Rising deficits and government debts are not the result of a lack of tax revenue. In Finland, the maximum income tax for private individuals is over 50 percent. Value added tax is levied on all products and services at all levels of production. The level of this tax was for ordinary consumer goods or service recently weighed from 22 to 23 percent. As in the United States, there are many other taxes in Finland that are imposed on everything under the sun.
What has brought the Finnish welfare state close to the fiscal disaster is ever-increasing government spending. Even during the fifteen years before the collapse in 2008, in a period known as steady economic growth, government debt was not repaid. In 1994, the Finnish debt was 51.7 billion euros, by 2007 it had risen to 56.1 billion euros. At the end of 2009, the debt shot up to 64.3 billion and at the end of June 2010 it rose to 69.8 billion. All this despite the fact that the state's tax revenues remained constant and even increased between 2000 and 2009. Figures show that government spending increased from 33 billion in 2000 to 46.9 billion in 2009 over the same period. Projected expenditures in 2010 and 2011 are 52.5 billion and 50.4 billion respectively. Government debt is projected to rise to $ 85 billion at the end of fiscal 2010.
Finland is and has long been a model child of utopian social democratic welfare states in Europe, and has now been named the best country in the world as a bizarre remake of the appointment of Ben Bernake [Fed's chief] of Time magazine.
In Finland, advocates of progressive taxation believe that a large state is functioning. Just as public health and public education work "for free." And if it can work in Finland, it can work in the United States. But the blemish on this argument is that none of this works in Finland. Just as Obama's promises don't work.
The Finnish welfare state costs more than we can afford. Healthcare is terribly inefficient and costly and prevents normal people from accessing really good healthcare provided by the private sector.
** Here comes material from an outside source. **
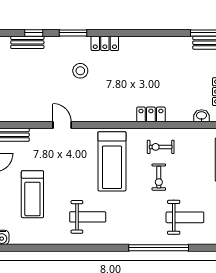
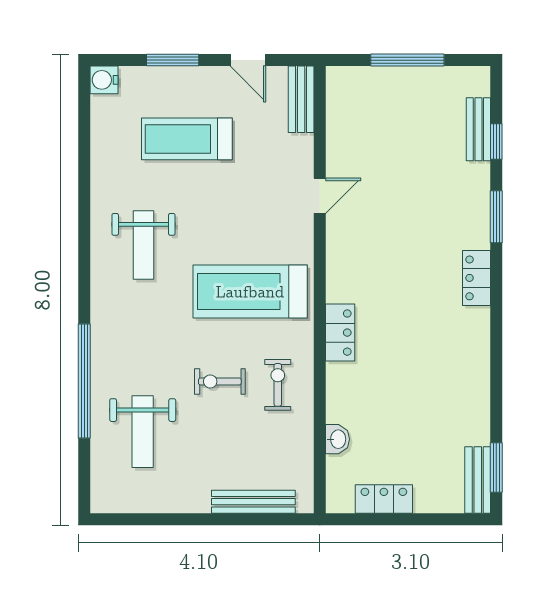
stool: (80, 71) -> (424, 231), removed
locker: (151, 114) -> (340, 333), moved
washbasin: (202, 116) -> (337, 439), moved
Public education is also very expensive and constantly suffering from a lack of money. The textbooks pass on to each other, each learning the same mistakes as those before him; provided that the textbooks are readable at all.
The idea of the right to a university degree has resulted in a large number of university-educated people whose education is on the market work often zero. Due to high taxes and both legal and financial risk in employing people, the XNUMX% unemployment rate is considered normal. And did I mention that the pension system, like the United States, is a pyramid on the verge of collapse?
Government debt is already reaching alarming heights. What's more, there has been no longer period in Finland's history when the core of the debt is repaid. At best, the debt has remained at the same level, only to shoot up 50% in the last few years if forecasts come out. If there are no significant changes, bankruptcy will come.
However, I would like to end positively. Recently, in one poll after another, Finns have overwhelmingly supported cutting government spending as a way to gain control over public finances. In the past, people didn't mind paying taxes, but now they are waking up and understanding that raising taxes is no longer a viable option.
Next year, we Finns are going to the polls to elect a new parliament. I hope that the outcome of the elections will reflect this important knowledge.